Northwestern ag helps inspire Cascadia’s robotics practice

Founder Michael Butler says covid-19 has exacerbated longstanding labor availability concerns that will pull traditional ag investors further into robotics markets in the years to come.

Cascadia Capital was motivated to a launch a unit devoted to robotics and automation after observation of the Pacific Northwest’s tree fruit sector, said its chairman and chief executive.

Michael Butler told Agri Investor that orchards and packhouses in the US north-west – where Seattle-headquartered investment bank Cascadia already has a practice devoted to food and agriculture – have long been used to test and deploy new agricultural robotics.

Covid-19 and recent immigration restrictions have exacerbated longstanding concerns about labor availability and cost in the regional ag sector, he said, leading to an accelerated adoption of robotics among its pear, cherry and apple producers.

“A lot of the growers have invested in the companies that are trying to create these products and they are working very closely with them,” Butler said. “They know that this is coming to a head and robotics is the only solution.”

Cascadia describes its practice as among the nation’s first to focus on investment banking and advisory opportunities in robotics, automation and artificial intelligence. Butler said ag-focused clients of the unit are likely to include growers it already works with and early-stage companies focused on developing automated field machinery, harvesters or robotics with machine vision to analyze plants.

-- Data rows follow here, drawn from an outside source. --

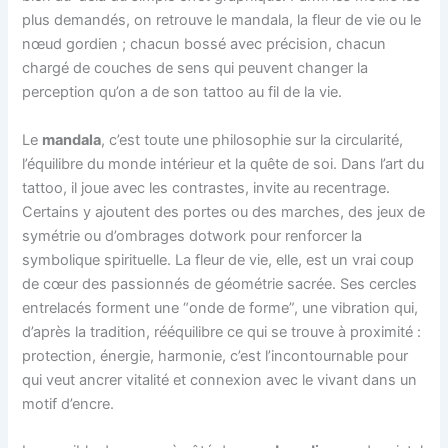
plus demandés, on retrouve le mandala, la fleur de vie ou le
nœud gordien ; chacun bossé avec précision, chacun
chargé de couches de sens qui peuvent changer la
perception qu’on a de son tattoo au fil de la vie.
Le
mandala
, c’est toute une philosophie sur la circularité,
l’équilibre du monde intérieur et la quête de soi. Dans l’art du
tattoo, il joue avec les contrastes, invite au recentrage.
Certains y ajoutent des portes ou des marches, des jeux de
symétrie ou d’ombrages dotwork pour renforcer la
symbolique spirituelle. La fleur de vie, elle, est un vrai coup
de cœur des passionnés de géométrie sacrée. Ses cercles
entrelacés forment une “onde de forme”, une vibration qui,
d’après la tradition, rééquilibre ce qui se trouve à proximité :
protection, énergie, harmonie, c’est l’incontournable pour
qui veut ancrer vitalité et connexion avec le vivant dans un
motif d’encre.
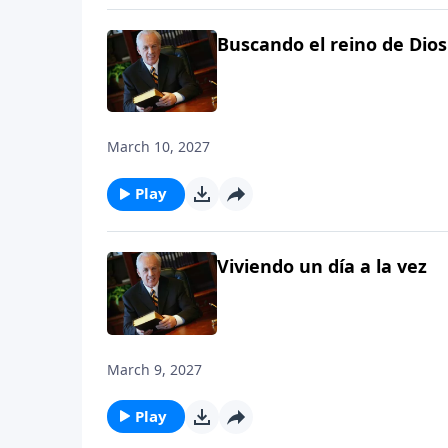
Buscando el reino de Dios
March 10, 2027
Play
Viviendo un día a la vez
March 9, 2027
Play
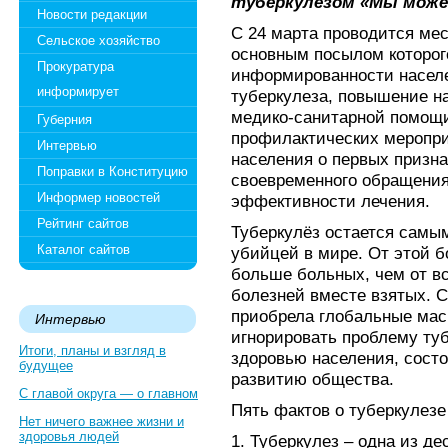
туберкулезом «Мы може
Новости редакции
С 24 марта проводится мес
Сельское хозяйство
основным посылом которог
Прокуратура
информированности насел
информирует
туберкулеза, повышение н
медико-санитарной помощи
Губерния
профилактических меропр
Интервью
населения о первых призна
Поправки в Конституцию
своевременного обращени
Информер новостей
эффективности лечения.
Рейтинг сайтов
Туберкулёз остается сам
Каталог сайтов
убийцей в мире. От этой б
больше больных, чем от в
болезней вместе взятых. 
приобрела глобальные мас
Интервью
игнорировать проблему туб
Итоги, планы и взгляд в
здоровью населения, сост
будущее
развитию общества.
С главой округа — о главном
Пять фактов о туберкулезе
Нет ничего важнее жизни и
здоровья людей
1. Туберкулез – одна из д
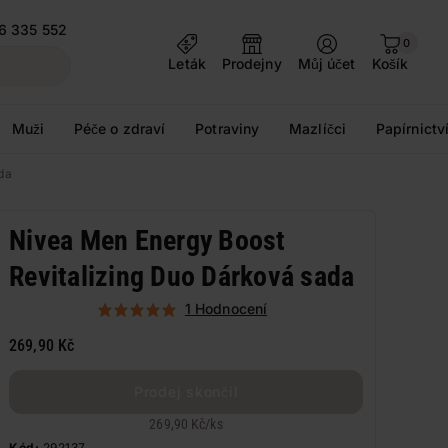
6 335 552
0
Leták
Prodejny
Můj účet
Košík
Muži
Péče o zdraví
Potraviny
Mazlíčci
Papírnictv
da
Nivea Men Energy Boost
Revitalizing Duo Dárková sada
1 Hodnocení
269,90 Kč
Prodej skončil
269,90 Kč
/
ks
Kód:
292137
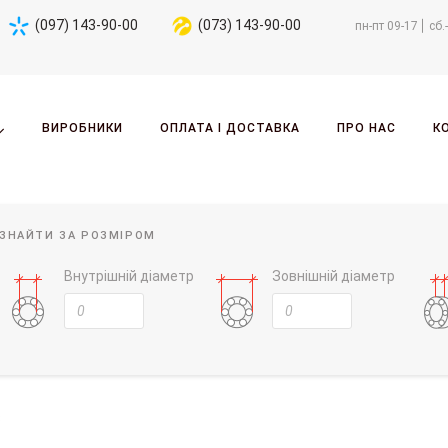
(097) 143-90-00
(073) 143-90-00
пн-пт 09-17
сб.
ВИРОБНИКИ
ОПЛАТА І ДОСТАВКА
ПРО НАС
К
ЗНАЙТИ ЗА РОЗМІРОМ
Внутрішній діаметр
Зовнішній діаметр
3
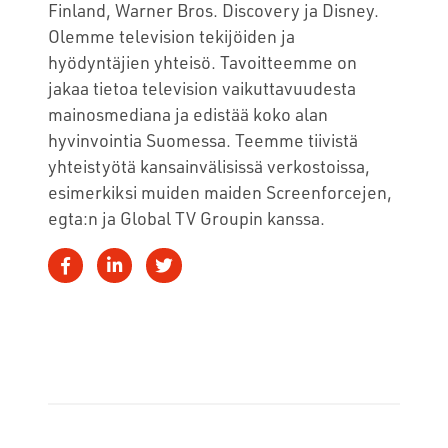
Finland, Warner Bros. Discovery ja Disney.
Olemme television tekijöiden ja
hyödyntäjien yhteisö. Tavoitteemme on
jakaa tietoa television vaikuttavuudesta
mainosmediana ja edistää koko alan
hyvinvointia Suomessa. Teemme tiivistä
yhteistyötä kansainvälisissä verkostoissa,
esimerkiksi muiden maiden Screenforcejen,
egta:n ja Global TV Groupin kanssa.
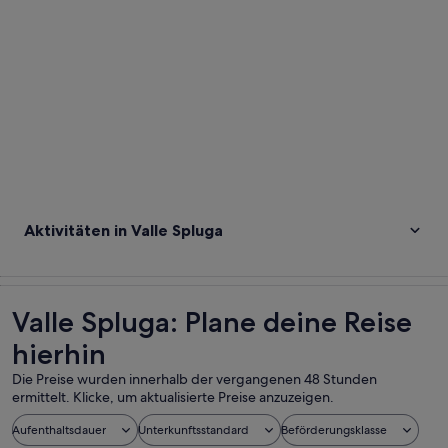
Aktivitäten in Valle Spluga
Valle Spluga: Plane deine Reise
hierhin
Die Preise wurden innerhalb der vergangenen 48 Stunden
ermittelt. Klicke, um aktualisierte Preise anzuzeigen.
Aufenthaltsdauer
Unterkunftsstandard
Beförderungsklasse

The practice will have a US-wide scope, said Butler, and he expects Boston and Pittsburgh to be the most important markets for startups focused on mechanical robotics, machine learning and machine vision.

Investors most active in agricultural robotics to date have largely been those already comfortable with robotics and automation technology, he added, who view agriculture as a promising end-market for their products.

“What we are seeing is that at the very early stage, the tech-focused VCs are the early-stage investor. They are the ones that understand the product development risk,” Butler said. “Once the product gets built and is ready to scale and they need capital to create a sales and marketing effort, then it becomes something the agricultural investors are much, much more interested in.”

Butler said investors prefer robotics platforms with the capability to work across multiple crops, echoing a point recently made by Root AI founder Josh Lessing, after the specialty crop robotics-focused startup’s $7.2 million seed round in August.

Large agricultural producers generally prefer direct ownership of robotics equipment, explained Butler, but most ag robotics companies are pursuing service models that allow customers to pay on a per-acre basis and avoid spending on equipment maintenance and repairs.

“That is the model that we think wins at the end of the day,” said Butler. “The robot as an ongoing cost matches up with a labor costs that is on-going and is not an upfront cost.”

Butler said robotic harvester startups Abundant RoboticsFF Robotics and Terraclear, which offers a robot that clears rocks out of fields, are among the companies that have helped drive increased investor attention in the market.

Last month, Google announced its development of a “plant buggy” designed to inspect and analyze crops using AI as part of Mineral, an ag-focused project from its X Development unit, which targets “10x impact on the world’s most intractable problems, not just 10 percent improvement.”

For investors, said Butler, Google’s entry adds yet another layer of validation that could help change the makeup of firms active in the market.

“Going forward, we are going to see a lot of traditional agriculture investors looking at robotics. I really believe they see the same thing we do, that labor is really hard to come by, is really expensive and producers have to start using robotics to replace labor. Investors are on to that and are going to invest ahead of that thesis.”